## INSTRUCTION
In the records that follow, show each line where the word "nunca" is present.

(Beginning of DATASET CONTENT)

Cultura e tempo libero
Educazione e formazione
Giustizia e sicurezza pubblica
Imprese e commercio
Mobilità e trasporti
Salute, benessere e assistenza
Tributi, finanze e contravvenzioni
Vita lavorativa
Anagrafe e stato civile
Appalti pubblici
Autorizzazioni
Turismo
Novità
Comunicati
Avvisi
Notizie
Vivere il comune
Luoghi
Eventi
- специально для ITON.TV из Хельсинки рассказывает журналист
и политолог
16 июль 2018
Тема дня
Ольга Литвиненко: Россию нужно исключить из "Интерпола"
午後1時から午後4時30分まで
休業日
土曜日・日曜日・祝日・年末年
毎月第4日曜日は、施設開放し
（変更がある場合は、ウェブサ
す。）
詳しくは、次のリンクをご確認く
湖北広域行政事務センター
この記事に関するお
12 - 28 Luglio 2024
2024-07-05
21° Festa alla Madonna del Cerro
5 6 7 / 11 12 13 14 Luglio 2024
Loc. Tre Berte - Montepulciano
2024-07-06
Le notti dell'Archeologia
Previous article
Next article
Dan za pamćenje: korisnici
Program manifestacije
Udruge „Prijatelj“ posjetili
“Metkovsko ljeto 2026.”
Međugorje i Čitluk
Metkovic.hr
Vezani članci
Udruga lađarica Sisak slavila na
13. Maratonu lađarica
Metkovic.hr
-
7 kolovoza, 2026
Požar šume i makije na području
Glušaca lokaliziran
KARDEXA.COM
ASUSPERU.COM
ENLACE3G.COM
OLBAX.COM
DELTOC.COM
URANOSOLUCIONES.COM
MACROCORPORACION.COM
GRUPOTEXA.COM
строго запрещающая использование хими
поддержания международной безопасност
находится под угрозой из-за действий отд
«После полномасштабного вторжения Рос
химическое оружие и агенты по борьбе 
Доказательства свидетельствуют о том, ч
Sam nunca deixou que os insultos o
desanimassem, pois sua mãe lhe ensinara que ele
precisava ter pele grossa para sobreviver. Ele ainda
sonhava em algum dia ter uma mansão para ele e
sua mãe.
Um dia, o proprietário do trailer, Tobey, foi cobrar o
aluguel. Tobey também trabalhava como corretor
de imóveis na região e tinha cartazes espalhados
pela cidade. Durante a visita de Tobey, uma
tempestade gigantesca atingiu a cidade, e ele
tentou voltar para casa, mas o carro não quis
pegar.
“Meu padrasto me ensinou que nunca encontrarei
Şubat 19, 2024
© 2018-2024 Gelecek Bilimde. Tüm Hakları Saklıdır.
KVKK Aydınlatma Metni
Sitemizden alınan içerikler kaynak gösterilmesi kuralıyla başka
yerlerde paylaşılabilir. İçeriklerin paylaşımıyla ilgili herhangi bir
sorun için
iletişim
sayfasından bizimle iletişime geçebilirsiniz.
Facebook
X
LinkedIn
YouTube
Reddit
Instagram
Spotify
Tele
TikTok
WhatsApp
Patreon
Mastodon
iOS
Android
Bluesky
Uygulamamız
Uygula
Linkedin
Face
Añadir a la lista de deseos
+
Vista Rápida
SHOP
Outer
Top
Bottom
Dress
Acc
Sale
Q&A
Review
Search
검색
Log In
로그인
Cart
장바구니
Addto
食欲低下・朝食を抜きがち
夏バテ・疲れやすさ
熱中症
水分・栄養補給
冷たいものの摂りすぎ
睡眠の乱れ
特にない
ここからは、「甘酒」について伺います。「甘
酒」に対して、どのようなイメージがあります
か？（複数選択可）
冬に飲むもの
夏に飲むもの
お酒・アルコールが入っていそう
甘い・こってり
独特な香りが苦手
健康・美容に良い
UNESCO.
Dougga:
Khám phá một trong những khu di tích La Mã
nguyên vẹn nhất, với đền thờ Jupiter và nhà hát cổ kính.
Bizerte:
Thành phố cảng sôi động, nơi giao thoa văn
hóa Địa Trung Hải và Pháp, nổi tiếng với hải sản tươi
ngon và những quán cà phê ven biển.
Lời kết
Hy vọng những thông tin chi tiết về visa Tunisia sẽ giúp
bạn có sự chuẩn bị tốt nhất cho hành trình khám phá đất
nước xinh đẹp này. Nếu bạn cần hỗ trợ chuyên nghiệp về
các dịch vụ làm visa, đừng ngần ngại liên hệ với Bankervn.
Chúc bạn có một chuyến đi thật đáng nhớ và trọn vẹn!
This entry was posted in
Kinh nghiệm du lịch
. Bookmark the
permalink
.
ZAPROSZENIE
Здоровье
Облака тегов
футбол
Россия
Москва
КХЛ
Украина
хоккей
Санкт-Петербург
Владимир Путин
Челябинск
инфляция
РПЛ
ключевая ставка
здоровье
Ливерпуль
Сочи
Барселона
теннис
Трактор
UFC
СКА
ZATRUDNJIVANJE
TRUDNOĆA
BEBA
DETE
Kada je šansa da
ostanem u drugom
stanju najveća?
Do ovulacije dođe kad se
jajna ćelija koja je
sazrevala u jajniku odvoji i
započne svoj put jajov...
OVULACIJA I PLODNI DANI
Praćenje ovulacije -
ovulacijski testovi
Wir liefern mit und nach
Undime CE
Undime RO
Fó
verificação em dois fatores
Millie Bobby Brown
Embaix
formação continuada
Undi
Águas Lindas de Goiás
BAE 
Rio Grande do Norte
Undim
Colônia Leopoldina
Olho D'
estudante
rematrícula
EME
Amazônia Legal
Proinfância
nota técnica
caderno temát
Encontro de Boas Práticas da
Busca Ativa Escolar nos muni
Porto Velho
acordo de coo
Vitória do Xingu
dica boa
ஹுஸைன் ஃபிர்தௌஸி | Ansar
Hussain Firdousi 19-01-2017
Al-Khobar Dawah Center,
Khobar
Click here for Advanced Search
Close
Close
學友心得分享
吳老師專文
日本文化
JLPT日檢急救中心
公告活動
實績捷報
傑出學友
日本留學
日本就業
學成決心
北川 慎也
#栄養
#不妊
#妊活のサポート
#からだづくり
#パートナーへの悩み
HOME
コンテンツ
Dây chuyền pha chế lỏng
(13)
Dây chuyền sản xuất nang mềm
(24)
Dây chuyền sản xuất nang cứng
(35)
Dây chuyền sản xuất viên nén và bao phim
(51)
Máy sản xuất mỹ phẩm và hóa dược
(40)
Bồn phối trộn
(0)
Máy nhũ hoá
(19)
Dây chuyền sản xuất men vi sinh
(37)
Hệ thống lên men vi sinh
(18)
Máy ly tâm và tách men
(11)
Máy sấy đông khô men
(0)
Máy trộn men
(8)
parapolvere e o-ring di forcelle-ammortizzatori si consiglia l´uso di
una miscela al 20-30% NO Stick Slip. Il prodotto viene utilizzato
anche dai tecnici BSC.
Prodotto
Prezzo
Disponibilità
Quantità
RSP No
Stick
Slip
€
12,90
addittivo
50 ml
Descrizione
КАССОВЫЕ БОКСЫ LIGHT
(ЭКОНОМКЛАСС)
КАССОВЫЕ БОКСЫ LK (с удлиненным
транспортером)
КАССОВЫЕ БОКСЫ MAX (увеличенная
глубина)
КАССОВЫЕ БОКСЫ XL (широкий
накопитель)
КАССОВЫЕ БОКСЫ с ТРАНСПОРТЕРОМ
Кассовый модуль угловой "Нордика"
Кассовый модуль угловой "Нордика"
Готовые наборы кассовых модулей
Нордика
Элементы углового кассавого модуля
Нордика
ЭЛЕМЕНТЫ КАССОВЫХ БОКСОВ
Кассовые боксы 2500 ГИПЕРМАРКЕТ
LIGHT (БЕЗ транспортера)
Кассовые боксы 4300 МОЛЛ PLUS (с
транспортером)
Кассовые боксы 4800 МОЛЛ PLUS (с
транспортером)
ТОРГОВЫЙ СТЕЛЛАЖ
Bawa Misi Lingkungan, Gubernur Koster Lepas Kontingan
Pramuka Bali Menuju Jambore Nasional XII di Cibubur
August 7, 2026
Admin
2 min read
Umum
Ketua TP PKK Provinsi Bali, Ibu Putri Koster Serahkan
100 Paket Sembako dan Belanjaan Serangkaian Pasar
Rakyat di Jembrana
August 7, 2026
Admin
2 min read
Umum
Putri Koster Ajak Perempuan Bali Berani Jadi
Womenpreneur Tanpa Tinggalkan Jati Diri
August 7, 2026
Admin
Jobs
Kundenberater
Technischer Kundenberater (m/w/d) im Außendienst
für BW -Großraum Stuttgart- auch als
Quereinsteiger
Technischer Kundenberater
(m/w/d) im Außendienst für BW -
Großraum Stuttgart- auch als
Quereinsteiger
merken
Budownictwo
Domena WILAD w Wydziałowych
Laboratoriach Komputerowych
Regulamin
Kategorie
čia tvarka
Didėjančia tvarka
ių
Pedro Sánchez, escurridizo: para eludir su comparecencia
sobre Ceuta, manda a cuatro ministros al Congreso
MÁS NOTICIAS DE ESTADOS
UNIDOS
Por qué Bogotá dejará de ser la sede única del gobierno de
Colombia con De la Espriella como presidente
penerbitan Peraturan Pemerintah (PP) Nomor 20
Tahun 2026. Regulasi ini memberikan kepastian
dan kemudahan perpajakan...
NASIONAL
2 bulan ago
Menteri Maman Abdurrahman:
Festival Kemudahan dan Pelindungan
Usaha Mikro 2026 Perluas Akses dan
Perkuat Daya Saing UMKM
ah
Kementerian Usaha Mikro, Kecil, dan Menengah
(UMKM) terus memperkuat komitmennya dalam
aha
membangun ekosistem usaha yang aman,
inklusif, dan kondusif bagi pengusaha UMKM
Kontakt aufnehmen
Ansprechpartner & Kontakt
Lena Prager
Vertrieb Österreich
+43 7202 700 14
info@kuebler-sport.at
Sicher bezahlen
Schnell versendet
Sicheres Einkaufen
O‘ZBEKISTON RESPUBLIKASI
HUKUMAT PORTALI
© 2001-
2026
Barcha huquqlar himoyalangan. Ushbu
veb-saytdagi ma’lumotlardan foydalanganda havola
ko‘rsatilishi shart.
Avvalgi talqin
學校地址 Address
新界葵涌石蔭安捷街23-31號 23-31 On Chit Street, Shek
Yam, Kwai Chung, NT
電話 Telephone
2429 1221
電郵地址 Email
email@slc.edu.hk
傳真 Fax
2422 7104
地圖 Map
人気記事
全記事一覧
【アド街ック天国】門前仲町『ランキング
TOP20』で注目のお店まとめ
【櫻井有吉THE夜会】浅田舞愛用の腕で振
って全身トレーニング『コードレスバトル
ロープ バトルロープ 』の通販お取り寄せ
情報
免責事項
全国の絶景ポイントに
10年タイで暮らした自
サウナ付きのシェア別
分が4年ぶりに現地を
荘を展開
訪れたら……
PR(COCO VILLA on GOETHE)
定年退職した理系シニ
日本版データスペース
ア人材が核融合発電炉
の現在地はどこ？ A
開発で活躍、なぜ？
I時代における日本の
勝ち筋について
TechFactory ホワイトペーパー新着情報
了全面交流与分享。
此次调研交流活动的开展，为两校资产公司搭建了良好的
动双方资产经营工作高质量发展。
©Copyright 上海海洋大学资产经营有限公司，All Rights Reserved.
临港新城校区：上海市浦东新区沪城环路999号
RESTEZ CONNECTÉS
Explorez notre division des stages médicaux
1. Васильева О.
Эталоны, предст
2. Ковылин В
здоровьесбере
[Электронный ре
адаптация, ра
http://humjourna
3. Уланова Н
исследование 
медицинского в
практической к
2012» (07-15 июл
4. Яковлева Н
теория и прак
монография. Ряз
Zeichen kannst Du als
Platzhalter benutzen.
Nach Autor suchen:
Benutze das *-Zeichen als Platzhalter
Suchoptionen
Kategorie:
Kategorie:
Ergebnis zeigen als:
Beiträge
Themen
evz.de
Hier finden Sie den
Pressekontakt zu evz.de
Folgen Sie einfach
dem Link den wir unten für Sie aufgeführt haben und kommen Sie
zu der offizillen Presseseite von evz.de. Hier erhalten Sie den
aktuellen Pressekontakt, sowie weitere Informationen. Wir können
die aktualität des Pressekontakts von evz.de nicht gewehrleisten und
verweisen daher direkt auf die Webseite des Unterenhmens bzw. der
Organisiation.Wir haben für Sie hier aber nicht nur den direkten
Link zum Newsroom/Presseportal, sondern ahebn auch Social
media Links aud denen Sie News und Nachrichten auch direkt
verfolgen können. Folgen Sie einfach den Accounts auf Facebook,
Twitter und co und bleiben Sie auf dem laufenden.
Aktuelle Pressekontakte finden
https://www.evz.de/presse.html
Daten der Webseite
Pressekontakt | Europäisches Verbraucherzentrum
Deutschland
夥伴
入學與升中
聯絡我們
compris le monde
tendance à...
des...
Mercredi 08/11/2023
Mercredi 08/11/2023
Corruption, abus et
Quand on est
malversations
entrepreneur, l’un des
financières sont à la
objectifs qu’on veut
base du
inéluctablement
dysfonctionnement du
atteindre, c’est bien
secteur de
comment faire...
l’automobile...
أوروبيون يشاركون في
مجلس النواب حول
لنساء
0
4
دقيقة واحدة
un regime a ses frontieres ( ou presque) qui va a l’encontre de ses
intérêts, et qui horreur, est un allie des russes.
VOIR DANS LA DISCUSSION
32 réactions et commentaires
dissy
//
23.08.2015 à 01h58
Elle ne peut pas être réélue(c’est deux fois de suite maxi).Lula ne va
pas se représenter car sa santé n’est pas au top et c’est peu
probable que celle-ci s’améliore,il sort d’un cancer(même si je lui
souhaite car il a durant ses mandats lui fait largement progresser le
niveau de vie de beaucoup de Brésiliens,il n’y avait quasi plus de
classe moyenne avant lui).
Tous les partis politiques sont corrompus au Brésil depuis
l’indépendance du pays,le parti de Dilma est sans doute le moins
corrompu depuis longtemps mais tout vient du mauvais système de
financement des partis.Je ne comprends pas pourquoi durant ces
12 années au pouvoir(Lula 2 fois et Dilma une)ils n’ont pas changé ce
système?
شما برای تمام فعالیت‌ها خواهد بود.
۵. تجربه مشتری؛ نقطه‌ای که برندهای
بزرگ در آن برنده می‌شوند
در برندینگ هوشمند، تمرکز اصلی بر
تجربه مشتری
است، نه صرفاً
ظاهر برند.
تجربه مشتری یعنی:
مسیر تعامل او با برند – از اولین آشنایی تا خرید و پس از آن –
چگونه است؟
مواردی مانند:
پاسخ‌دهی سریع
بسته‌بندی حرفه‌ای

(End of DATASET CONTENT)

## EXERCISE ANSWER
Sam nunca deixou que os insultos o
“Meu padrasto me ensinou que nunca encontrarei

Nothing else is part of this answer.